▸ Task description: Search the records below for the word "product". Copy each line where it occurs.
+++ Information supplied
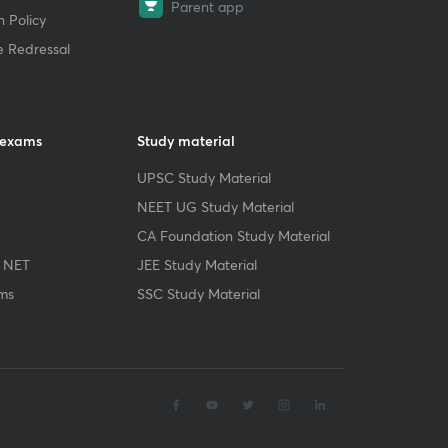
Parent app
 Policy
e Redressal
 exams
Study material
UPSC Study Material
NEET UG Study Material
CA Foundation Study Material
 NET
JEE Study Material
ms
SSC Study Material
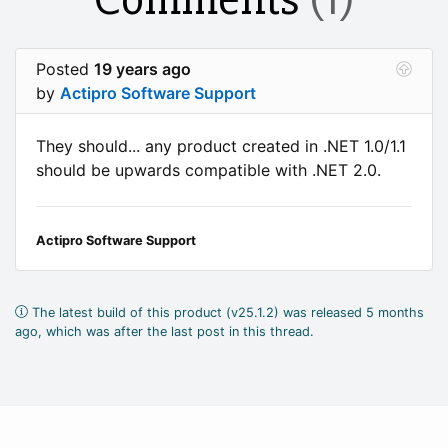
Posted
19 years ago
by
Actipro Software Support
They should... any product created in .NET 1.0/1.1
should be upwards compatible with .NET 2.0.
Actipro Software Support
The latest build of this product (v25.1.2) was released 5 months
ago, which was after the last post in this thread.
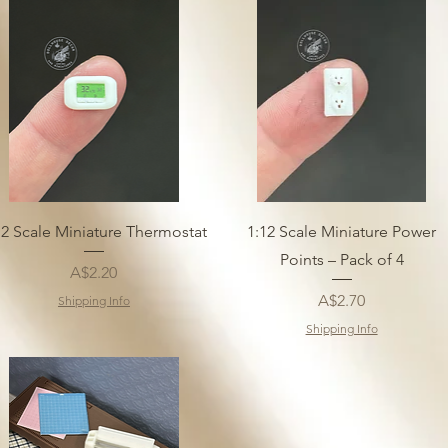
12 Scale Miniature Thermostat
1:12 Scale Miniature Power
Points – Pack of 4
Price
A$2.20
Price
A$2.70
Shipping Info
Shipping Info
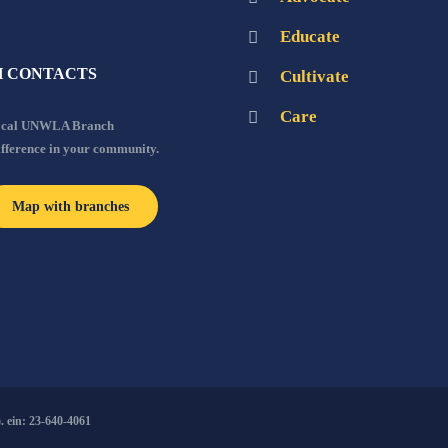
Educate
 CONTACTS
Cultivate
Care
local UNWLA Branch
ifference in your community.
Map with branches
 ein: 23-640-4061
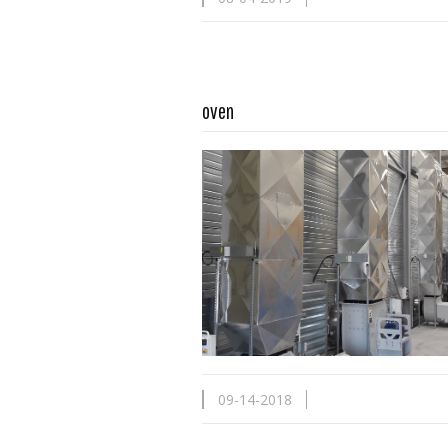
oven
Read more …
09-14-2018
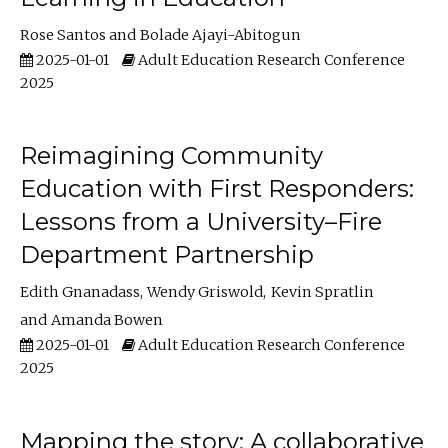
Rose Santos
Bolade Ajayi-Abitogun
2025-01-01
Adult Education Research Conference
2025
Reimagining Community
Education with First Responders:
Lessons from a University–Fire
Department Partnership
Edith Gnanadass
Wendy Griswold
Kevin Spratlin
Amanda Bowen
2025-01-01
Adult Education Research Conference
2025
Mapping the story: A collaborative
++++++
▸ Answer to this problem:
They should... any product created in .NET 1.0/1.1
The latest build of this product (v25.1.2) was released 5 months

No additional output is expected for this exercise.